▶ [Task objective]: Please gather every line below that contains the word "faut" and copy each of those lines in full. Case counts, so uppercase and lowercase letters must match.

▶ [Available records]:
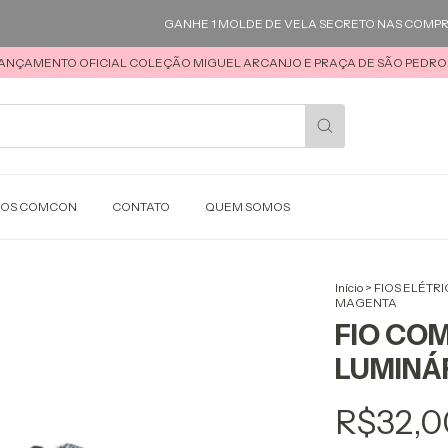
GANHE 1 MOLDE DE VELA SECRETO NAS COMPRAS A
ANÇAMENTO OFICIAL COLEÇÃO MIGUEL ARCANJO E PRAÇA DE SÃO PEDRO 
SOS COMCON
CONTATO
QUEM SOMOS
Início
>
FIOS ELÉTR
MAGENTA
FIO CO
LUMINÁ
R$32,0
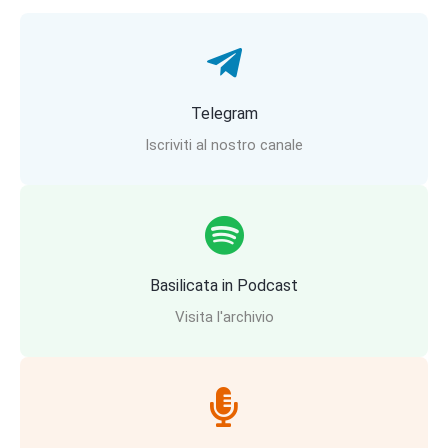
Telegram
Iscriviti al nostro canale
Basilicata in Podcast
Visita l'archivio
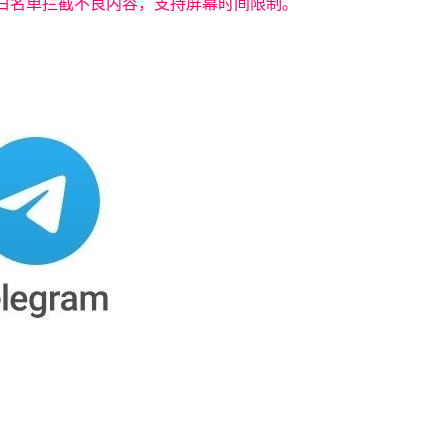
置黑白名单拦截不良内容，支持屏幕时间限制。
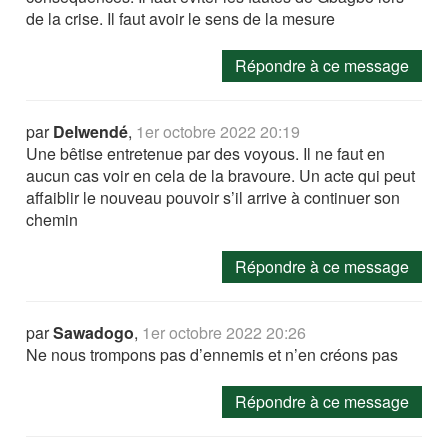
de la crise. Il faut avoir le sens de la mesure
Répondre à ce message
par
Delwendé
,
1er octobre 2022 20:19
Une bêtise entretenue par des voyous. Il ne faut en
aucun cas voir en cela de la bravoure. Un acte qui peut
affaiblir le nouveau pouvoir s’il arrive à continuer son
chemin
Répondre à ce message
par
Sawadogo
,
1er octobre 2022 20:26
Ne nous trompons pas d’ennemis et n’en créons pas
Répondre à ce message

---

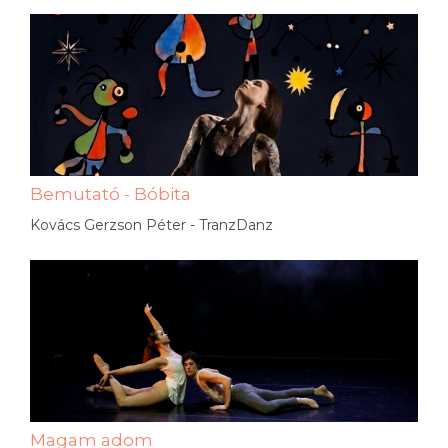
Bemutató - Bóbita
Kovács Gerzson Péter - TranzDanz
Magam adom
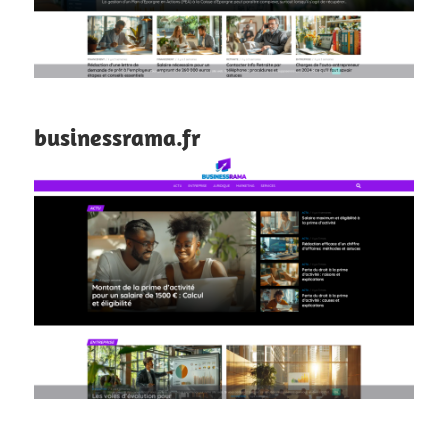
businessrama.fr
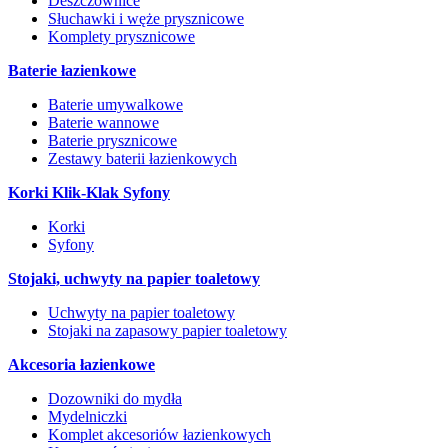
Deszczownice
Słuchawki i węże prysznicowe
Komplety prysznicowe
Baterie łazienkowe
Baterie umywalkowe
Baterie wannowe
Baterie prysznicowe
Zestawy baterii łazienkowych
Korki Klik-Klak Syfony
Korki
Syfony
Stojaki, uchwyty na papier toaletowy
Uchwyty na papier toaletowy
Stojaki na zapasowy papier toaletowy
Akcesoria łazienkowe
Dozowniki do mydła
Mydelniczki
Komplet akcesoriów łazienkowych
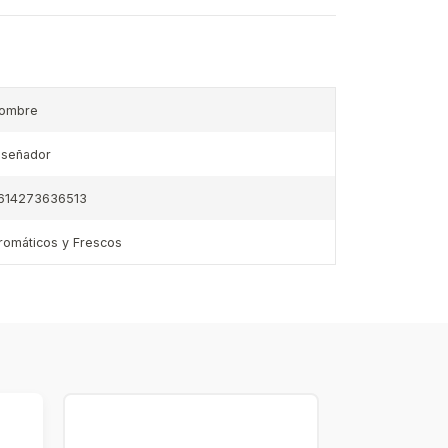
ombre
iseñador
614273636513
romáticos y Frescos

▶ [Output of the task]:
de la crise. Il faut avoir le sens de la mesure
Une bêtise entretenue par des voyous. Il ne faut en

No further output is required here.